Funnier than Twilight

Java Heat

By Hope Madden

The low-rent exotic thriller Java Heat is best if viewed as a comedy. It does, indeed, get off two intentionally funny lines, flanked on all sides by hundreds of unintentionally yet no less hilarious bits.

Kellan Lutz (the weirdly muscular vampire from Twilight) is Jake, an American beefcake suspiciously on hand when a suicide bomber kills the Sultana of Indonesia. Hashim (Ario Bayu) – the last good cop in Java – reluctantly teams up with the pec-tasatic American because this crime scene doesn’t pass the smell test.

Can the reserved and spiritual Hashim teach the hotheaded American to listen first, act later? Might it have been possible for the moderately skillful Bayu to teach the utterly talentless Lutz to act, period?

Nope and nope.

Lutz ably undresses, shouts Semper Fi, smirks, undresses again, frowns. The real problems arise when he tries to deliver lines.

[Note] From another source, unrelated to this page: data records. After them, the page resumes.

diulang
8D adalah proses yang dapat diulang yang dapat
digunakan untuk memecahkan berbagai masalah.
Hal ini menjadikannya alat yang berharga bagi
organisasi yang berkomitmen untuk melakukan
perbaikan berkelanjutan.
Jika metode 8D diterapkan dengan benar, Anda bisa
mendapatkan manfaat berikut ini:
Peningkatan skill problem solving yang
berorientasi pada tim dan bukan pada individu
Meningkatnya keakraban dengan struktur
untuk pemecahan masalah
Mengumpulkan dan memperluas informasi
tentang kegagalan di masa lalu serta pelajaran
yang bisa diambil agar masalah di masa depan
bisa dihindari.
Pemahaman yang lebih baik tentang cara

Lutz is bad in a way that exposes a profound lack of talent. As the flamboyant villain Malik, Mickey Rourke is bad in the manner of a genuine talent whoring himself out after a career of bad decisions. Think Brando in The Island of Dr. Moreau, only with a sketchy interest in little boys and a wildly ludicrous French accent. I believe it was supposed to be French. He  has that Pepe Le Pew thing going on.

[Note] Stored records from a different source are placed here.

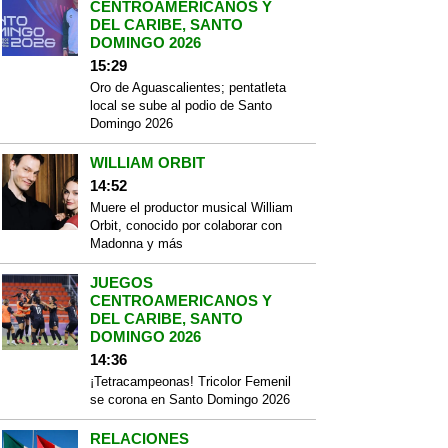
CENTROAMERICANOS Y
DEL CARIBE, SANTO
DOMINGO 2026
15:29
Oro de Aguascalientes; pentatleta
local se sube al podio de Santo
Domingo 2026
WILLIAM ORBIT
14:52
Muere el productor musical William
Orbit, conocido por colaborar con
Madonna y más
JUEGOS
CENTROAMERICANOS Y
DEL CARIBE, SANTO
DOMINGO 2026
14:36
¡Tetracampeonas! Tricolor Femenil
se corona en Santo Domingo 2026
RELACIONES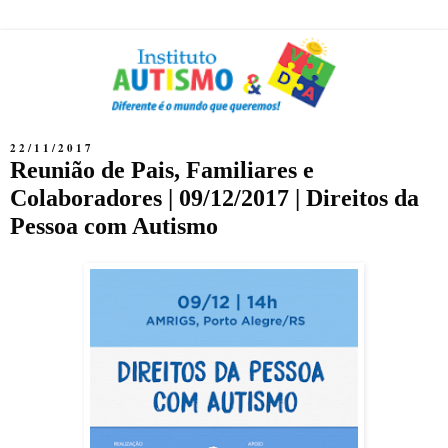
22/11/2017
Reunião de Pais, Familiares e
Colaboradores | 09/12/2017 | Direitos da
Pessoa com Autismo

Given his unnatural appearance, Rourke has been relegated to the role of a freak in basically every gig since the mid Nineties. I doubt he even delivers scripted lines anymore – just puts on a leopard print poet’s blouse and some Zubaz, affects a project-inappropriate accent, and fondles an exotic pet. The films just kind of happen around him.

What happens here is a poorly written exercise in culture clashing and learning to appreciate our differences. Because it’s not religion that’s tearing us apart, it’s greed. Except when it is actually also religion.

Writer/director Conor Allyn’s high concept about human dignity and cultural respect is admirable. I’m sure it must have seemed downright adorable to Rahayu Saraswati, who plays the hooker that’s riddled with bullets while handcuffed in her underpants.

Jave Heat is not the kind of film you expect to find on a big screen. It’s the kind of film fans of Jean-Claude Van Damme and Michael Pare might expect to see in their Netflix recommendations. Between the big release and loads of laughs, it’s already an unexpected success.